Purtroppo finora gli accordi internazionali come il Protocollo di Kyoto non solo non sono stati ratificati a livello globale, ma sono disattesi dagli stessi firmatari. «Mettere d’accordo con qualche riunione 187 Paesi, ognuno con sei rappresentanti diplomatici, è estremamente difficile», ammette King. «Anche perché si scontrano le esigenze di realtà che hanno emissioni di CO2 pro capite pari a 24 ton/anno come gli Stati Uniti e realtà con medie di 1,9 ton/anno come l’India, dove tuttavia il livello di inquinamento nazionale è destinato a salire in modo sostanziale a causa del rapido sviluppo economico-industriale». Qualche passo avanti in realtà si è fatto, ma secondo King «al di là degli accordi globali, bisogna puntare alle intese bilaterali: ogni Paese industrializzato dovrebbe intessere relazioni con altre nazioni in via di sviluppo, aiutandole ad esempio a sostenere i costi del mantenimento delle foreste e a rinunciare ai guadagni economici che otterrebbero dal loro abbattimento. Ma credo che anche nel “gruppo dei pari” si possano trovare intese».

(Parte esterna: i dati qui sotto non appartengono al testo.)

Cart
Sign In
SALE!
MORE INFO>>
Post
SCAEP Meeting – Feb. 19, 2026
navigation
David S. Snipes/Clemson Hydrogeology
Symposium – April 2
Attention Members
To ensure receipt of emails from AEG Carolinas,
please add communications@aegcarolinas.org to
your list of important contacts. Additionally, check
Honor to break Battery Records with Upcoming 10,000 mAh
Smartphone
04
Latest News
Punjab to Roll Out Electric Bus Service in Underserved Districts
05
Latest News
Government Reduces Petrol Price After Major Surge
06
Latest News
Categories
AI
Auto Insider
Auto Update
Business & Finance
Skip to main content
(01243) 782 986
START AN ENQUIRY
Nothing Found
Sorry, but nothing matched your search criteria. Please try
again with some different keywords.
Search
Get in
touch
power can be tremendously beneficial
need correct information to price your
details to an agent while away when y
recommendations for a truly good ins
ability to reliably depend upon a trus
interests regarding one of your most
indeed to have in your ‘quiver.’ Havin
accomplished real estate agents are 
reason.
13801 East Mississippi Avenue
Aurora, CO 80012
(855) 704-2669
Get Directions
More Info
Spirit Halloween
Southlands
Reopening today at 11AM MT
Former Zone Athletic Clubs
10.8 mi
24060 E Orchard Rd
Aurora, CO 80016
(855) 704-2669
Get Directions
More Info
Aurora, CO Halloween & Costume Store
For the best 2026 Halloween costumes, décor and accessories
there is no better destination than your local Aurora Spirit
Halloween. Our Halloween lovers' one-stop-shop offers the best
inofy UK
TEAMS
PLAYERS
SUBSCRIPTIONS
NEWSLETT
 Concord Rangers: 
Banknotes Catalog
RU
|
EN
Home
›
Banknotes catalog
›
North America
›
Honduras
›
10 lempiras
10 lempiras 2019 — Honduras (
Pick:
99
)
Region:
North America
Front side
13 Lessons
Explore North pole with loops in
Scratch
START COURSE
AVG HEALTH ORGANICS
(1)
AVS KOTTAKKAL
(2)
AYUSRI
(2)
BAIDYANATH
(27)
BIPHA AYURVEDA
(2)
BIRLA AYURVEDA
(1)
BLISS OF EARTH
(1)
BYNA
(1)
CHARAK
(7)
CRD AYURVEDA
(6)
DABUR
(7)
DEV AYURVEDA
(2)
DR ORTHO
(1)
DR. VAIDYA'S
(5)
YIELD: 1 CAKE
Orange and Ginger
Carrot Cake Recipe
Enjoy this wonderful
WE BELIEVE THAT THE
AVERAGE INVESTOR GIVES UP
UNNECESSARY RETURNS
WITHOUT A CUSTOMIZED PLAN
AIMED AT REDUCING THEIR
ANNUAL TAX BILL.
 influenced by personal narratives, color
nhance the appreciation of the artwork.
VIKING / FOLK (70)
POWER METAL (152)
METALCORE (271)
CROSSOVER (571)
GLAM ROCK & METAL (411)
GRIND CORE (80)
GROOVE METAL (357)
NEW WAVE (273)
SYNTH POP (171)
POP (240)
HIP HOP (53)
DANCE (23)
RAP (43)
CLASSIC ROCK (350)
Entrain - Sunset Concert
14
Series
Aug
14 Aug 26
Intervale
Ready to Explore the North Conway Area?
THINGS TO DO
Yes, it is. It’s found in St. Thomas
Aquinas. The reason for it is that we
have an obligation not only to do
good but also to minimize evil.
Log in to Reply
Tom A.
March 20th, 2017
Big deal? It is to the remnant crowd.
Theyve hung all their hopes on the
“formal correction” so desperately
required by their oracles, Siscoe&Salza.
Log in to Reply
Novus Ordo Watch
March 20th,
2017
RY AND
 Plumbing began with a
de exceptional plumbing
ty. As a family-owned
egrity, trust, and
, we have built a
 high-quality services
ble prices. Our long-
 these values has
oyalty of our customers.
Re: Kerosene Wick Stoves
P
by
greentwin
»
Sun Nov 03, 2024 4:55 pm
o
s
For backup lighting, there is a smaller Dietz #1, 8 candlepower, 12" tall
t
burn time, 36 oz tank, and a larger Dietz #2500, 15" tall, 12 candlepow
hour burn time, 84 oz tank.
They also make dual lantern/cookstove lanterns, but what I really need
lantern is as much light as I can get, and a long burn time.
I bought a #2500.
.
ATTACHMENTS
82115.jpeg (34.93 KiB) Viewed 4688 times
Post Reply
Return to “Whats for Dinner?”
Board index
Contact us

D’altronde nei giorni scorsi un radicale cambiamento di rotta è giunto proprio dagli Stati Uniti che, pur responsabili del 22% di CO2 immessa nell’atmosfera a livello globale, non hanno mai voluto ratificare accordi internazionali per timore di ripercussioni sulla crescita economica: il 14 maggio George W. Bush ha imposto all’Agenzia federale per l’ambiente (Epa) e ai ministeri di Agricoltura e Trasporti di lavorare assieme per elaborare un piano che abbatta le emissioni di gas serra nell’atmosfera e riduca la dipendenza americana dal petrolio straniero. Le misure dovranno essere pronte per quando scadrà il secondo mandato di Bush alla Casa Bianca, cioè per gennaio 2009. La presa di posizione del Presidente arriva dopo che, in aprile, la Corte suprema americana aveva accolto il ricorso di associazioni ambientaliste e 12 Stati federali, imponendo al governo di Washington di occuparsi dell’emergenza climatica e regolare (tramite l’Epa) la quantità di emissioni inquinanti prodotte dai singoli Stati federali. Fino a quel momento Bush non aveva voluto intervenire sostenendo che sia i gas di scarico delle auto sia le sostanze inquinanti prodotte nel ciclo industriale non erano materie regolabili a livello federale, ma erano di competenza dei singoli Stati.
Oltre ai governi, secondo il professor King, anche i singoli cittadini dovranno darsi da fare: «Non solo per sollecitare l’intervento degli amministratori», spiega, «ma anche per innescare un profondo cambiamento culturale: l’oggetto della nostra ammirazione non dovrà più essere il Suv ultra-potente e super-inquinante, ma l’abilità nel risparmiare energia. E siccome la cultura riguarda ciascuno di noi, saranno le nostre scelte quotidiane a fare la differenza».